In a recent similarly situated case, Kondrat’yev, et al v. City of Pensacola, a three-judge federal panel lamented a “flawed” “hot mess” of legal precedent in Establishment Clause cases that forced them to vote against a 34-foot cross in Pensacola, Fla.
Two of the three judges in the Pensacola ruling, Charles Ashley Royal and Kevin Newsom, said their decision was guided by a 1983 precedent in the nearly identical case of ACLU v. Rabun County that should be revisited and reversed.
“There is no injury, no harm, and no standing to support jurisdiction in this case, but there is an Eleventh Circuit rule that directs us to affirm the district court based on this flawed precedent,” Royal wrote in his concurrence in the Pensacola ruling. “Rabun County needs to be reversed, and this Court needs to devise a practical standing analysis.”
First Liberty Institute and Jones Day are supporting the American Legion in the Bladensburg cross case.
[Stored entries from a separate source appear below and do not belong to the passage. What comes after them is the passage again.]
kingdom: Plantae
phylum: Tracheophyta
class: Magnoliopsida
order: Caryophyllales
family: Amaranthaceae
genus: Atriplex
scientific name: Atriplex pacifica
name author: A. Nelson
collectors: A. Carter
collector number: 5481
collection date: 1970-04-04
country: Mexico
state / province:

“The Supreme Court is the last hope for preserving the 90-year-old Bladensburg WWI Veterans Memorial,” First Liberty CEO Kelly Shackelford said in his latest press release on the case. “We are eager to present oral argument to the Court … explaining why the law must honor the way mothers chose to remember the service and sacrifice of the sons they lost in the defense of freedom during World War I.”
The memorial honors by name 49 soldiers who died in WWI and was initiated in 1919 by their grieving mothers. The names of the dead are engraved at the foot of the cross, with the inscription, “This Memorial Cross Dedicated To The Heroes of Prince George’s County Who Gave Their Lives In The Great War For The Liberty Of The World,” according to First Liberty. The cross stood unchallenged for 90 years prior to the AHA’s objection in 2014.
The high court has set aside 70 minutes to hear arguments in the case, the Daily Herald of Frederick, Md., reported, compared to an established practice of setting aside an hour for such matters.